PROBLEM TO WORK ON >>
Please set down each record exactly as it appears, but leave out any pictures.

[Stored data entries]
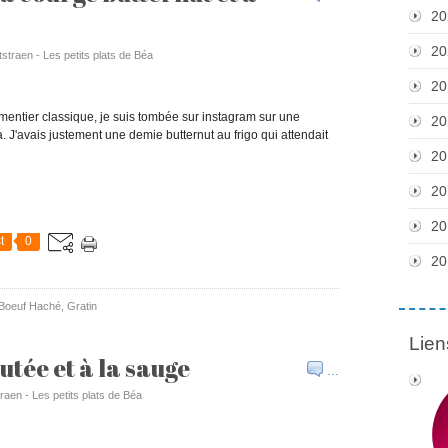
20
20
tstraen - Les petits plats de Béa
20
rmentier classique, je suis tombée sur instagram sur une
20
a. J'avais justement une demie butternut au frigo qui attendait
20
20
20
t
0
20
Boeuf Haché
,
Gratin
Lien
utée et à la sauge
…
raen - Les petits plats de Béa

ANSWER TO THE EXERCISE >>
20
20
tstraen - Les petits plats de Béa
20
rmentier classique, je suis tombée sur instagram sur une
20
a. J'avais justement une demie butternut au frigo qui attendait
20
20
20
t
0
20
Boeuf Haché
,
Gratin
Lien
utée et à la sauge
…
raen - Les petits plats de Béa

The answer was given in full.